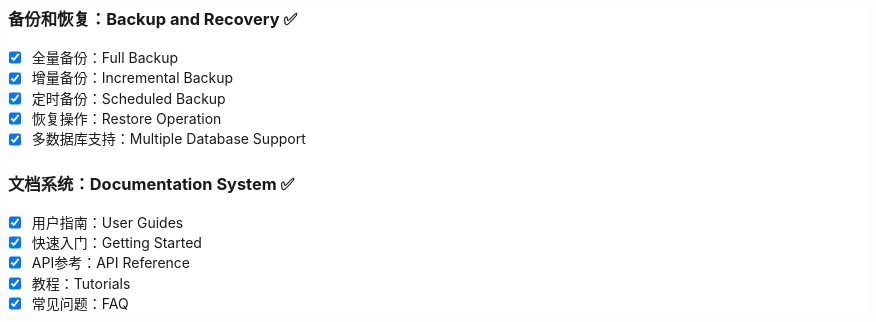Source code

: ### 备份和恢复：Backup and Recovery ✅
- [x] 全量备份：Full Backup
- [x] 增量备份：Incremental Backup
- [x] 定时备份：Scheduled Backup
- [x] 恢复操作：Restore Operation
- [x] 多数据库支持：Multiple Database Support

### 文档系统：Documentation System ✅
- [x] 用户指南：User Guides
- [x] 快速入门：Getting Started
- [x] API参考：API Reference
- [x] 教程：Tutorials
- [x] 常见问题：FAQ
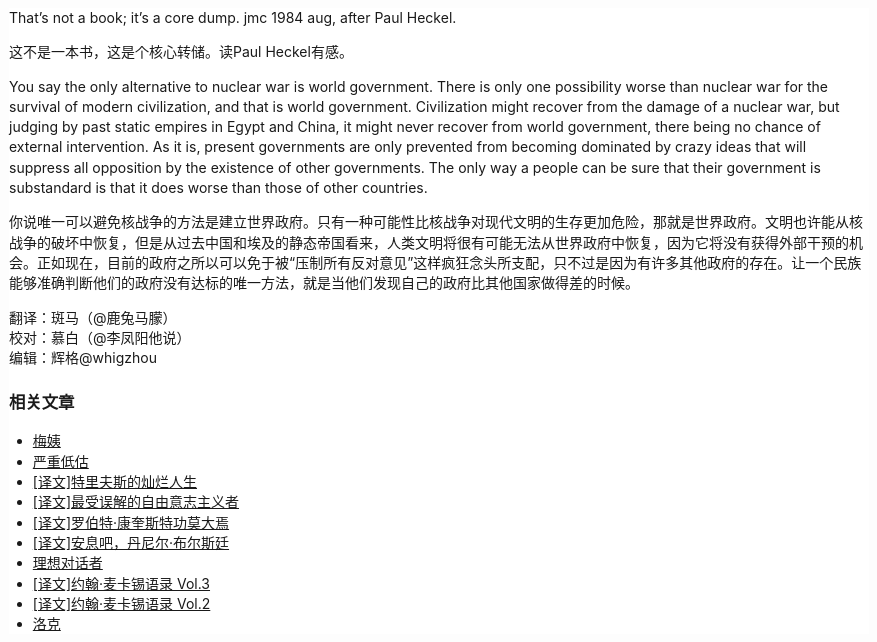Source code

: That’s not a book; it’s a core dump. jmc 1984 aug, after Paul Heckel.

这不是一本书，这是个核心转储。读Paul Heckel有感。

You say the only alternative to nuclear war is world government. There is only one possibility worse than nuclear war for the survival of modern civilization, and that is world government. Civilization might recover from the damage of a nuclear war, but judging by past static empires in Egypt and China, it might never recover from world government, there being no chance of external intervention. As it is, present governments are only prevented from becoming dominated by crazy ideas that will suppress all opposition by the existence of other governments. The only way a people can be sure that their government is substandard is that it does worse than those of other countries.

你说唯一可以避免核战争的方法是建立世界政府。只有一种可能性比核战争对现代文明的生存更加危险，那就是世界政府。文明也许能从核战争的破坏中恢复，但是从过去中国和埃及的静态帝国看来，人类文明将很有可能无法从世界政府中恢复，因为它将没有获得外部干预的机会。正如现在，目前的政府之所以可以免于被“压制所有反对意见”这样疯狂念头所支配，只不过是因为有许多其他政府的存在。让一个民族能够准确判断他们的政府没有达标的唯一方法，就是当他们发现自己的政府比其他国家做得差的时候。


翻译：斑马（@鹿兔马朦）  
校对：慕白（@李凤阳他说）  
编辑：辉格@whigzhou


### 相关文章

* [梅姨](https://headsalon.org/archives/7281.html "梅姨")
* [严重低估](https://headsalon.org/archives/7212.html "严重低估")
* [[译文]特里夫斯的灿烂人生](https://headsalon.org/archives/6962.html "[译文]特里夫斯的灿烂人生")
* [[译文]最受误解的自由意志主义者](https://headsalon.org/archives/6952.html "[译文]最受误解的自由意志主义者")
* [[译文]罗伯特·康奎斯特功莫大焉](https://headsalon.org/archives/6040.html "[译文]罗伯特·康奎斯特功莫大焉")
* [[译文]安息吧，丹尼尔·布尔斯廷](https://headsalon.org/archives/5842.html "[译文]安息吧，丹尼尔·布尔斯廷")
* [理想对话者](https://headsalon.org/archives/6380.html "理想对话者")
* [[译文]约翰·麦卡锡语录 Vol.3](https://headsalon.org/archives/5748.html "[译文]约翰·麦卡锡语录 Vol.3")
* [[译文]约翰·麦卡锡语录 Vol.2](https://headsalon.org/archives/5744.html "[译文]约翰·麦卡锡语录 Vol.2")
* [洛克](https://headsalon.org/archives/6180.html "洛克")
◆ ◆ ◆ ◆
• Aim of the task: Every line above that holds the string "https" counts once. State how many such lines there are, as a number alone.

• Solution to this task: 10